Comparative effectiveness research isn’t new. Most companies have health economics departments that gather it. Until now, however, these researchers often had little interaction with the customer-facing side of the business. That’s changing. Pharmaceutical executives are starting to tap into this research and combine it with Big Data, often from government research, to deliver budget impact modeling and richer communications.

Such aggregated data is useful, but even better in demonstrating ultimate effectiveness and cost in a value equation is the research we do ourselves. In countries like England and Germany, with single-payer systems, this research is routinely done. In the United States, we have been less diligent in delivering original research that shows the ultimate value of our therapies – so payers press us for discounts as the shortest path to savings.
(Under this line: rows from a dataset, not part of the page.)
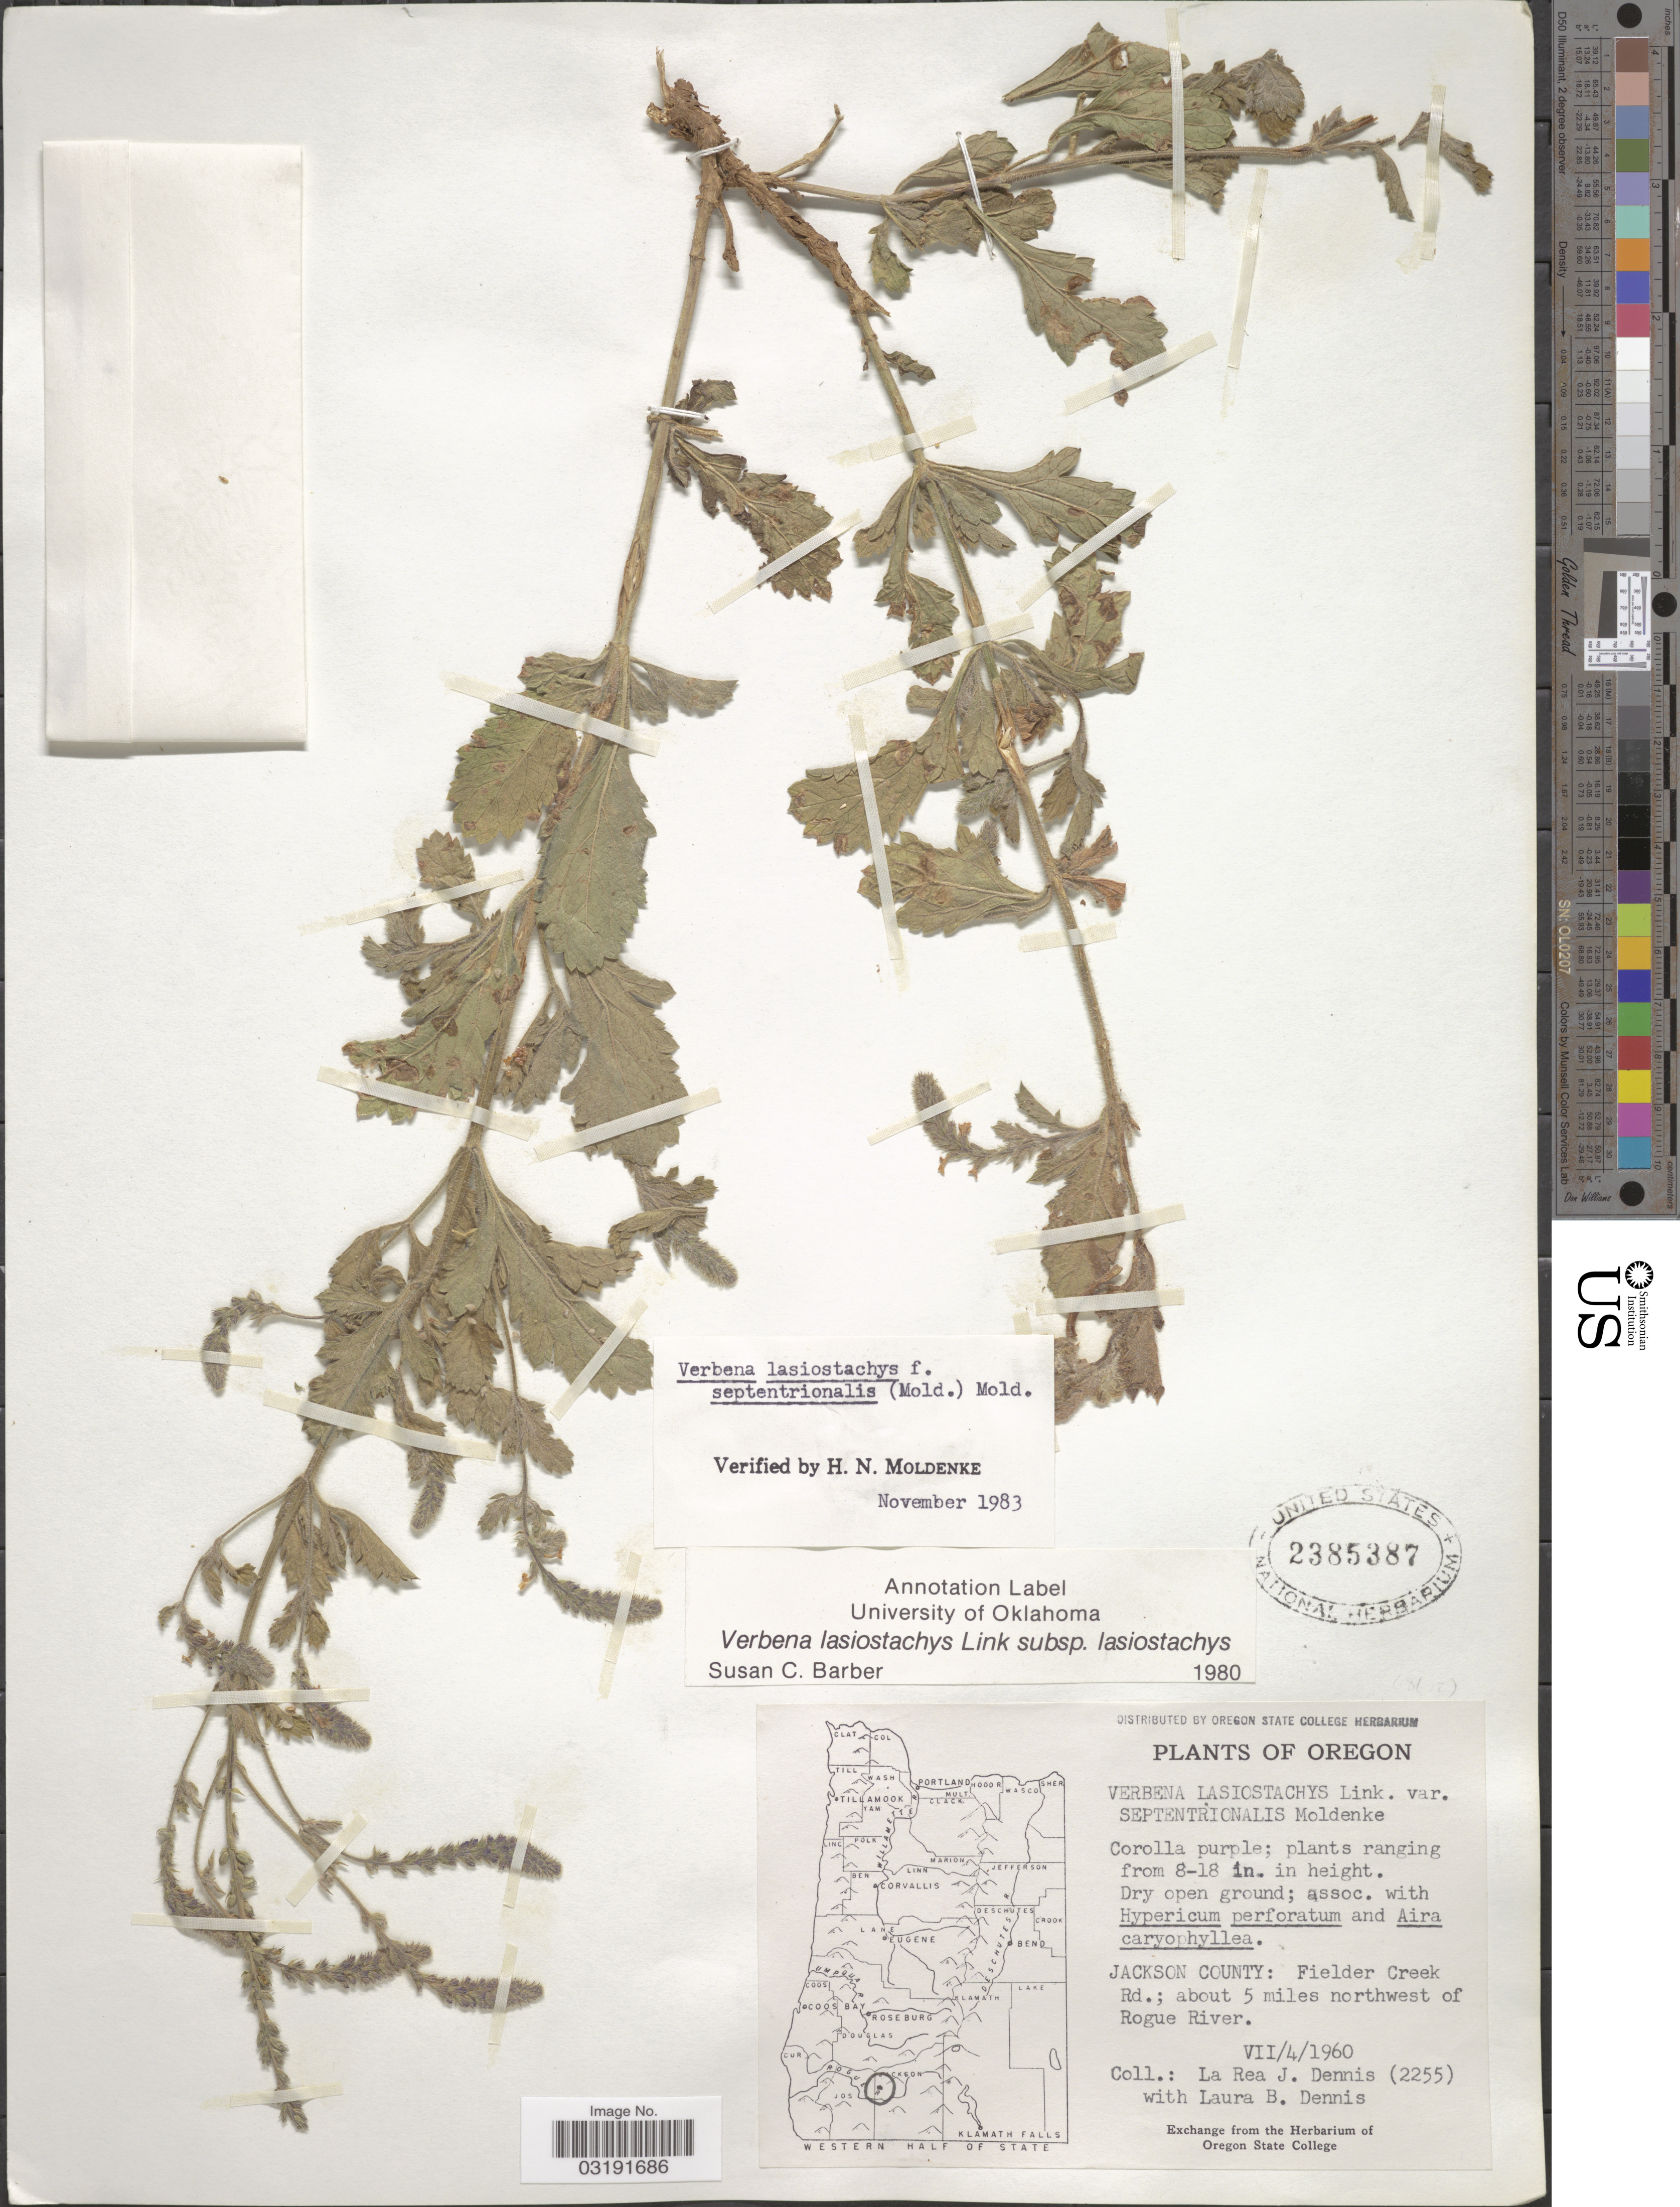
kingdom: Plantae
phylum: Tracheophyta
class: Magnoliopsida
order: Lamiales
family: Verbenaceae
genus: Verbena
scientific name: Verbena lasiostachys var. lasiostachys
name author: Link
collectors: L. Dennis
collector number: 2255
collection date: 1960-07-04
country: United States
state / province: Oregon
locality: Jackson County: Fielder Creek Rd.; about 5 miles northwest of Rogue River.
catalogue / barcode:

It is imperative that we begin including value outcomes in early clinical study design. If we develop a drug that will decrease hospitalization, we have to include this in the pivotal trial. Adding value outcomes to approval trials gives us credible data to deliver to payers, helping them do their jobs and make good decisions for patients, while supporting our own formulary goals and market success.

A few companies have begun investing heavily in payer research groups and risk modeling. They recognize the importance of knowing the decision makers for a product, understanding what they specifically care about and building the tactics likely to produce desired results. Armed with data showing how a drug saves in other healthcare costs, they are well positioned to make a persuasive argument for the price of a drug or device.

And we’re all seeing how this can be done within the FDAMA 114 guidelines that:

  • Acknowledge that discussions about drugs are different with payers than with healthcare professionals;

  • Allow for conversations about the broader impact of a drug based on reliable data that makes direct comparisons;

  • Are not a license to talk off label, but do allow discussions about value.

  • One final note: In our efforts to better reach payers, we must not lose focus on physicians. Some of the new providers in U.S. healthcare, like ACOs, encourage teams of physicians and hospitals to coordinate their efforts on behalf of health consumers. Physicians’ opinions still matter and they, too, are looking for dramatic improvements in clinical outcomes.

Payer and market access strategy should be approached with the same rigor and processes as traditional commercial strategy. Market access strategy must be developed in close coordination with brand strategy from the outset. We must have deep familiarity with the needs of payers and a mastery of the language that matters. In short, to succeed, we must speak payer.

Sydney Rubin is the Chief Communications Officer of inVentiv Health.